(Dataset excerpts)
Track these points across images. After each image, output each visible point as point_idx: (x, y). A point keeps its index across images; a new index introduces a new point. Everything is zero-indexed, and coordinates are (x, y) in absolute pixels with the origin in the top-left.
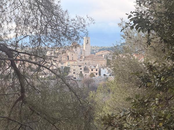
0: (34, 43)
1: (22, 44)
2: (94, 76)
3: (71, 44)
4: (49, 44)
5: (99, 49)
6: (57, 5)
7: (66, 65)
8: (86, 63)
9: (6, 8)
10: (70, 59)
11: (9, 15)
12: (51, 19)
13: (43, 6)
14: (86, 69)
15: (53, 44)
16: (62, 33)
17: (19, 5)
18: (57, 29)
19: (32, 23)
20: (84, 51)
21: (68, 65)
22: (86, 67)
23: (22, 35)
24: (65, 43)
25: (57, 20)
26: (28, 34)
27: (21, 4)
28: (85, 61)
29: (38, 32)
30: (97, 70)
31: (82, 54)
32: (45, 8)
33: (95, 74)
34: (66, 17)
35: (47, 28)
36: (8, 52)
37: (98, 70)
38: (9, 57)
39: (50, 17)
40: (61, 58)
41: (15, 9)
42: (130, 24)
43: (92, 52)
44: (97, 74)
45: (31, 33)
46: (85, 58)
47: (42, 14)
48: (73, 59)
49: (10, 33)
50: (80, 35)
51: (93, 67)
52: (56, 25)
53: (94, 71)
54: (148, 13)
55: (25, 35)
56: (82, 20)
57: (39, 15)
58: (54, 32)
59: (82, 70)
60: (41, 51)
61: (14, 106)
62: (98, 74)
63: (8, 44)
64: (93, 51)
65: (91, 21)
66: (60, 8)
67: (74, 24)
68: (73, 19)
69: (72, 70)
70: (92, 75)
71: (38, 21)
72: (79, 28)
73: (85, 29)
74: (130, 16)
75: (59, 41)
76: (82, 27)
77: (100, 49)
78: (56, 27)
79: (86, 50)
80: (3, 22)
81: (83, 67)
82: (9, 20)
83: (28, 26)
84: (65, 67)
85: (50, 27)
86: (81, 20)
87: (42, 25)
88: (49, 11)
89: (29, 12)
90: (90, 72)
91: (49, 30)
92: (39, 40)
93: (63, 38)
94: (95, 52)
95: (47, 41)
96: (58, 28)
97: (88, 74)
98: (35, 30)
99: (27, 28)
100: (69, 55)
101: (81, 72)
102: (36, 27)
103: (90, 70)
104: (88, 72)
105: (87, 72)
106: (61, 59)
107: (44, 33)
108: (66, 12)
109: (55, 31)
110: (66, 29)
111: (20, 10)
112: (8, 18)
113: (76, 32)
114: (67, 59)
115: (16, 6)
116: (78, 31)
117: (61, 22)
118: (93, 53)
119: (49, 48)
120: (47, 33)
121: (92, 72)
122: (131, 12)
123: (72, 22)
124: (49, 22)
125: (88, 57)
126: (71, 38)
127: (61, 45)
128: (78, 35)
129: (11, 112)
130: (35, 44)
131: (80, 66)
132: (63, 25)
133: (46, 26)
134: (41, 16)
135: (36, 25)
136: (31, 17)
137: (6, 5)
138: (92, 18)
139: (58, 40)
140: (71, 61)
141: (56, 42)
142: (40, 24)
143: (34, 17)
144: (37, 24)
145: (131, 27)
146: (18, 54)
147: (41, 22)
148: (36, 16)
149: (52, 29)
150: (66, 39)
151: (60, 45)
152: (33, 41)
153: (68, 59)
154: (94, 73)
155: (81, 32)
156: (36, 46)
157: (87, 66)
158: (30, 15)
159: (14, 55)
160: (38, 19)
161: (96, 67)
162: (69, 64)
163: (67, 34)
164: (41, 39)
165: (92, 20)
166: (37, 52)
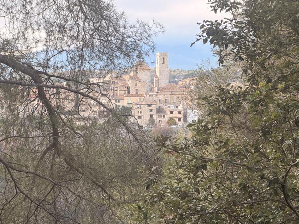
0: (73, 62)
1: (55, 63)
2: (175, 124)
3: (130, 63)
4: (96, 63)
5: (184, 74)
6: (108, 5)
7: (124, 103)
8: (160, 100)
9: (31, 9)
10: (132, 92)
11: (36, 19)
12: (100, 26)
13: (88, 6)
14: (160, 111)
15: (102, 63)
16: (116, 47)
17: (52, 4)
18: (108, 41)
19: (70, 30)
20: (157, 77)
21: (128, 104)
22: (160, 106)
23: (56, 49)
24: (120, 62)
25: (108, 27)
26: (64, 48)
27: (54, 3)
28: (159, 95)
29: (79, 45)
30: (180, 113)
31: (153, 83)
32: (91, 10)
33: (177, 120)
34: (121, 23)
35: (94, 38)
36: (35, 76)
37: (182, 112)
38: (36, 82)
39: (98, 22)
40: (116, 90)
41: (44, 9)
42: (203, 37)
43: (171, 80)
44: (180, 120)
45: (69, 46)
46: (158, 90)
47: (86, 17)
48: (136, 93)
49: (36, 46)
50: (143, 50)
51: (173, 108)
52: (107, 35)
53: (176, 114)
54: (226, 22)
55: (60, 50)
56: (146, 26)
57: (82, 19)
58: (103, 46)
59: (154, 113)
60: (83, 73)
61: (42, 158)
62: (182, 120)
63: (33, 64)
64: (174, 77)
65: (159, 30)
66: (113, 9)
67: (134, 34)
68: (132, 26)
69: (134, 113)
70: (172, 121)
71: (80, 28)
72: (141, 39)
73: (151, 40)
74: (203, 26)
75: (111, 58)
76: (146, 38)
77: (186, 75)
78: (107, 37)
79: (161, 76)
80: (26, 30)
81: (154, 108)
82: (35, 27)
83: (64, 36)
84: (123, 106)
85: (97, 37)
86: (144, 27)
87: (85, 35)
88: (96, 14)
89: (67, 14)
90: (168, 116)
91: (97, 42)
92: (82, 57)
93: (118, 54)
94: (176, 79)
95: (93, 58)
96: (109, 39)
97: (165, 120)
98: (75, 41)
99: (63, 39)
100: (130, 86)
101: (152, 116)
102: (76, 38)
103: (169, 112)
104: (164, 117)
105: (162, 117)
106: (115, 92)
107: (88, 47)
108: (122, 14)
109: (105, 44)
110: (122, 41)
111: (52, 11)
112: (34, 23)
113: (136, 45)
114: (126, 92)
115: (47, 5)
116: (140, 43)
117: (115, 30)
118: (173, 82)
119: (95, 69)
120: (92, 46)
121: (172, 116)
122: (204, 21)
123: (131, 30)
124: (96, 29)
125: (165, 88)
126: (130, 54)
127: (114, 65)
128: (140, 49)
129: (38, 166)
130: (75, 64)
131: (150, 105)
132: (118, 35)
133: (92, 36)
134: (84, 21)
135: (76, 35)
136: (69, 23)
137: (31, 4)
138: (161, 24)
139: (109, 57)
140: (133, 95)
141: (107, 60)
142: (83, 34)
143: (74, 23)
144: (78, 32)
145: (204, 40)
146: (49, 79)
147: (83, 30)
148: (77, 20)
149: (100, 40)
150: (122, 56)
151: (112, 64)
152: (72, 59)
153: (129, 92)
154: (175, 117)
155: (144, 46)
156: (77, 66)
157: (162, 105)
158: (68, 18)
159: (43, 79)
160: (79, 25)
161: (179, 107)
162: (129, 102)
163: (123, 48)
164: (83, 55)
165: (162, 27)
166: (77, 76)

Work task: Put the lines of the entries above, from the very first one through the line holding "2: (94, 76)", inclusive, into a numbered list without blank lines. Leave the pictures out of your answer.

Task answer:
1. Track these points across images. After each image, output each visible point as point_idx: (x, y). A point keeps its index across images; a new index introduces a new point. Everything is zero-indexed, and coordinates are (x, y) in absolute pixels with the origin in the top-left.
2. 0: (34, 43)
3. 1: (22, 44)
4. 2: (94, 76)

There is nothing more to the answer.